Provided passage |
Not only did she call me, she emailed me about this. I said I couldn’t do it and gave her the customer service number for the main library. If they want to do it, fine. As for me, I think it sets a bad precedent. Do whatever you want and have no repercussions. Get someone else to clean up your mess. Don’t be accountable for your actions.

That isn’t the mark of an adult.

Now, while the library doesn’t actually keep any of the money it makes
from fines, that isn’t the point. If we are going to waive fines for everybody who asks us to, then what is the point of having fines? What is the point of having due dates then? People can keep a book out for as long as they want and anybody else who wants it can just wait until they bother to bring it back.

Rules are good, and rules are for a reason.

People don’t like rules when they stop them from doing whatever they want.

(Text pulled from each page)
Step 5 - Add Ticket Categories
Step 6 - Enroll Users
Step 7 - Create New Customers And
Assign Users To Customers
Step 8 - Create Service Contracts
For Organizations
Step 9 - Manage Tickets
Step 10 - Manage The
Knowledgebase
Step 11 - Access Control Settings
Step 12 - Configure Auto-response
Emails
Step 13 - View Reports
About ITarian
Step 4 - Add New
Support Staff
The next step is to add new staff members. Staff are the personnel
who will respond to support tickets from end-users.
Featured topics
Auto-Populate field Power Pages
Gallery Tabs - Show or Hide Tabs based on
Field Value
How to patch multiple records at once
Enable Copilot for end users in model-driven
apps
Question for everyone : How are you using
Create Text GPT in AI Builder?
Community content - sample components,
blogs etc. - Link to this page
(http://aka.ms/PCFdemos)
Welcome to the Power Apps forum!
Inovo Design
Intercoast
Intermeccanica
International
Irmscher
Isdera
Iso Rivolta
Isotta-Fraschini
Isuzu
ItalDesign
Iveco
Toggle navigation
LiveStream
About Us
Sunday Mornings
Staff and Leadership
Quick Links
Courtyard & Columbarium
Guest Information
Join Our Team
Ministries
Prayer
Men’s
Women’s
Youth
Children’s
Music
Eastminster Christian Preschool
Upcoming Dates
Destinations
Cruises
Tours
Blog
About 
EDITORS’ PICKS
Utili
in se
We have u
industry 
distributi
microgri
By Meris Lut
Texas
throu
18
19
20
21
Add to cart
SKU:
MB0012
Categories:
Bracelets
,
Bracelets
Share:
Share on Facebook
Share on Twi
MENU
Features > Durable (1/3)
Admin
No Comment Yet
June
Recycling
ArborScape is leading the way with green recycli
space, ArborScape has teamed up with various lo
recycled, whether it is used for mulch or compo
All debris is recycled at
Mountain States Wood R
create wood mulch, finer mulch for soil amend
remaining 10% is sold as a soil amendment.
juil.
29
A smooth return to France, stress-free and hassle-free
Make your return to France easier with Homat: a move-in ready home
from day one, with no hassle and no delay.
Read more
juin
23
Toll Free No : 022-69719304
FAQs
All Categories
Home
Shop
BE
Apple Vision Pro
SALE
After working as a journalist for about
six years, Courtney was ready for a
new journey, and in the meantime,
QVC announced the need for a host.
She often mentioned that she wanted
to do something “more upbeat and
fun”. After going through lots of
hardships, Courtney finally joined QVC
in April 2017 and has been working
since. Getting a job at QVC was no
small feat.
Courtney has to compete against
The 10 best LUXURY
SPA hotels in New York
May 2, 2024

Job |
Carry on writing the piece about library fines from the point where it stops. The items play no part in this.

Output |
Yes, you have to have your library card or your ID to check out. It doesn’t matter that you have been in every week since the library opened. It ensures that we are in the correct account. Rules keep us safe. The same person who gripes that he can’t just tell you his name instead of showing his card will raise holy hell if something, or worse, a hundred somethings, are checked out on his account that he didn’t check out.

That is why we have rules, and why we apply them equally to everybody. Otherwise, we are being discriminating, and that is illegal.

Losing my job is not worth coddling people.